As my Navy recruiter waited in his car with the engine running at the top of our driveway, I stood with my parents on the front porch.
My late father — a retired decorated Army master sergeant — had taught me many of the military positions that I would spend the next couple of months mastering at boot camp, including “about face,” the proper way to salute and how to stand at attention with my feet turned out at a 45-degree angle. I was 18 and felt as prepared as possible to take on the U.S. Navy and see the world as I hugged my parents goodbye, got into the car and watched them wipe their tears as we rolled down the driveway.
I didn’t appreciate the magnitude of that morning — until I recently hugged my 20-year-old son, Jeremiah, and watched him leave for boot camp.
I wasn’t just saying goodbye; I was seeing him off for one of the greatest undertakings and sacrifices of his lifetime — to serve his country.
I’ve realized that when my son took his oath of office to become a U.S. sailor, he also swore me in to become a military mom. That responsibility comes with a great deal of fear for my son’s safety and the unknown, pain for the loss of all of the holidays and major milestones I will spend without him and overwhelming, enormous pride of his service and self-sacrifice.
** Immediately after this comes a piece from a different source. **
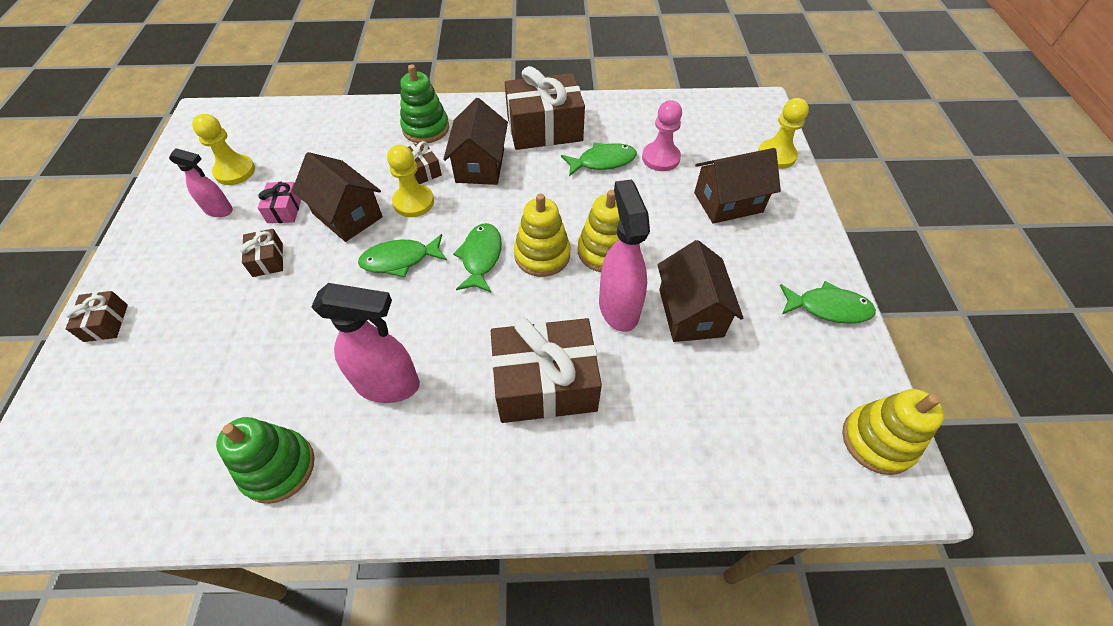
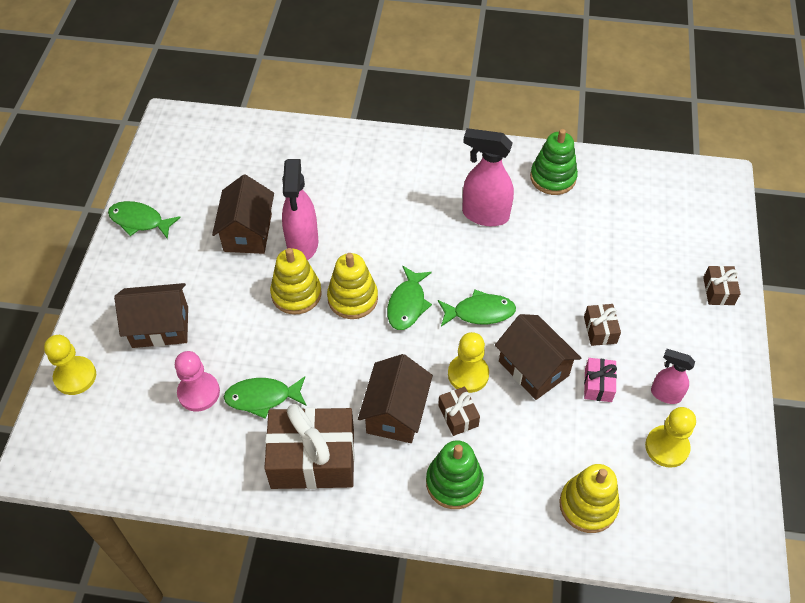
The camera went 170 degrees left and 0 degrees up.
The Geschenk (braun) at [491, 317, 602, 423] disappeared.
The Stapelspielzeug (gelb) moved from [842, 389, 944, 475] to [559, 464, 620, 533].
And even though I have sailed the vast southern Pacific Ocean and steered the ship’s helm through rough seas when I was a sailor, I now find myself in uncharted waters as a new Navy mom.
But a group of military moms I discovered on Facebook has helped to steady my course.
After my son left for boot camp, and then medical corpsman A school in Texas, I turned to these Navy moms for support. We know that seeing our soldiers off to each phase of their service — from boot camp, to A school and then to the fleet or shore duty — won’t get much easier. But we tackle each challenge as it comes and stay strong — or what we call “Navy strong”— for our loved ones.
And on days when our “Navy allergies,” as we call them, well up, we cry and offer each other comfort. I have doled out and received many virtual BNMHs (Big Navy Mom Hugs).
When our sailors face deployment, a difficult task or on significant days for our sailors, we pray and encourage each other to light our blue candles — a tradition that signifies a light to help guide a sailor’s way home.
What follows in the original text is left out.